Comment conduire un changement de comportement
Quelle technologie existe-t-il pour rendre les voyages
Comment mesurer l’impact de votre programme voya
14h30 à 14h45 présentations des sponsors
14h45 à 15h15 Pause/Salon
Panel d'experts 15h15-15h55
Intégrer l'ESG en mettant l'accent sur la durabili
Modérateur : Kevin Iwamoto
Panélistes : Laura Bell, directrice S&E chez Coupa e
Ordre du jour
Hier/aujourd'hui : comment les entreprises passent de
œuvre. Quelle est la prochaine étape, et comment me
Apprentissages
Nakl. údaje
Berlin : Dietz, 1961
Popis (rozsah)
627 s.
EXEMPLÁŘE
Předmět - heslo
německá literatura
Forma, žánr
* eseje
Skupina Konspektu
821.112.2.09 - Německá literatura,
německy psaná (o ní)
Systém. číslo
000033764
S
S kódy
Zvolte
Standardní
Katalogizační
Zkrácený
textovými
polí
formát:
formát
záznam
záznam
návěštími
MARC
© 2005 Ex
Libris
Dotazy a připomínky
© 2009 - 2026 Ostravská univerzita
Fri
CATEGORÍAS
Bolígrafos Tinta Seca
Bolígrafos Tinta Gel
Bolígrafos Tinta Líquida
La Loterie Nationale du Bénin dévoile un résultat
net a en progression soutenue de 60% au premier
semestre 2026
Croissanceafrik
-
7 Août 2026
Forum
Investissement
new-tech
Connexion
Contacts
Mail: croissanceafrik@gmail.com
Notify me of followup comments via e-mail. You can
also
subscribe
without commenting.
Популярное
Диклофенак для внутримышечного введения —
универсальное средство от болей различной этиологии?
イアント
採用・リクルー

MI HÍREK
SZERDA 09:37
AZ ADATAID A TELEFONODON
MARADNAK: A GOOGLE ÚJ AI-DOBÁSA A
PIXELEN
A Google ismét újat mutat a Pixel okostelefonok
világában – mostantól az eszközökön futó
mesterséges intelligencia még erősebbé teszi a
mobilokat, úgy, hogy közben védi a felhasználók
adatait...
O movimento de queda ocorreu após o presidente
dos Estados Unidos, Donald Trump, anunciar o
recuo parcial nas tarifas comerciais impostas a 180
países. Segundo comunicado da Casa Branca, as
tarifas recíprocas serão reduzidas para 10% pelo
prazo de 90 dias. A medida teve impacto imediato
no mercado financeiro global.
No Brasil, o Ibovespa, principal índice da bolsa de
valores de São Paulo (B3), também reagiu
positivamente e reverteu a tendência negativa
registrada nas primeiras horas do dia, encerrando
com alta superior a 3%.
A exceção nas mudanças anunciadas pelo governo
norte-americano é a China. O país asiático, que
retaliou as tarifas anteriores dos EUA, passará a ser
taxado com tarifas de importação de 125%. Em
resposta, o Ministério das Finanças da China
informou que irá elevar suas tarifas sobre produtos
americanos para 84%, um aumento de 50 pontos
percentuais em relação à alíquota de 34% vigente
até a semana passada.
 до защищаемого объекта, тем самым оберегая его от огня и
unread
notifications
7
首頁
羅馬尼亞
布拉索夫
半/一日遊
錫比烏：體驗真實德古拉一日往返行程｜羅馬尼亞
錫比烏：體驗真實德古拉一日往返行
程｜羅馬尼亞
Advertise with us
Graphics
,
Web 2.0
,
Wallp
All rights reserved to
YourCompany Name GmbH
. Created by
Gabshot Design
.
===============
→ Work to complete
The answer must be the full listing, written out word for word.

→ Result of this task
Comment conduire un changement de comportement
Quelle technologie existe-t-il pour rendre les voyages
Comment mesurer l’impact de votre programme voya
14h30 à 14h45 présentations des sponsors
14h45 à 15h15 Pause/Salon
Panel d'experts 15h15-15h55
Intégrer l'ESG en mettant l'accent sur la durabili
Modérateur : Kevin Iwamoto
Panélistes : Laura Bell, directrice S&E chez Coupa e
Ordre du jour
Hier/aujourd'hui : comment les entreprises passent de
œuvre. Quelle est la prochaine étape, et comment me
Apprentissages
Nakl. údaje
Berlin : Dietz, 1961
Popis (rozsah)
627 s.
EXEMPLÁŘE
Předmět - heslo
německá literatura
Forma, žánr
* eseje
Skupina Konspektu
821.112.2.09 - Německá literatura,
německy psaná (o ní)
Systém. číslo
000033764
S
S kódy
Zvolte
Standardní
Katalogizační
Zkrácený
textovými
polí
formát:
formát
záznam
záznam
návěštími
MARC
© 2005 Ex
Libris
Dotazy a připomínky
© 2009 - 2026 Ostravská univerzita
Fri
CATEGORÍAS
Bolígrafos Tinta Seca
Bolígrafos Tinta Gel
Bolígrafos Tinta Líquida
La Loterie Nationale du Bénin dévoile un résultat
net a en progression soutenue de 60% au premier
semestre 2026
Croissanceafrik
-
7 Août 2026
Forum
Investissement
new-tech
Connexion
Contacts
Mail: croissanceafrik@gmail.com
Notify me of followup comments via e-mail. You can
also
subscribe
without commenting.
Популярное
Диклофенак для внутримышечного введения —
универсальное средство от болей различной этиологии?
イアント
採用・リクルー

MI HÍREK
SZERDA 09:37
AZ ADATAID A TELEFONODON
MARADNAK: A GOOGLE ÚJ AI-DOBÁSA A
PIXELEN
A Google ismét újat mutat a Pixel okostelefonok
világában – mostantól az eszközökön futó
mesterséges intelligencia még erősebbé teszi a
mobilokat, úgy, hogy közben védi a felhasználók
adatait...
O movimento de queda ocorreu após o presidente
dos Estados Unidos, Donald Trump, anunciar o
recuo parcial nas tarifas comerciais impostas a 180
países. Segundo comunicado da Casa Branca, as
tarifas recíprocas serão reduzidas para 10% pelo
prazo de 90 dias. A medida teve impacto imediato
no mercado financeiro global.
No Brasil, o Ibovespa, principal índice da bolsa de
valores de São Paulo (B3), também reagiu
positivamente e reverteu a tendência negativa
registrada nas primeiras horas do dia, encerrando
com alta superior a 3%.
A exceção nas mudanças anunciadas pelo governo
norte-americano é a China. O país asiático, que
retaliou as tarifas anteriores dos EUA, passará a ser
taxado com tarifas de importação de 125%. Em
resposta, o Ministério das Finanças da China
informou que irá elevar suas tarifas sobre produtos
americanos para 84%, um aumento de 50 pontos
percentuais em relação à alíquota de 34% vigente
até a semana passada.
 до защищаемого объекта, тем самым оберегая его от огня и
unread
notifications
7
首頁
羅馬尼亞
布拉索夫
半/一日遊
錫比烏：體驗真實德古拉一日往返行程｜羅馬尼亞
錫比烏：體驗真實德古拉一日往返行
程｜羅馬尼亞
Advertise with us
Graphics
,
Web 2.0
,
Wallp
All rights reserved to
YourCompany Name GmbH
. Created by
Gabshot Design
.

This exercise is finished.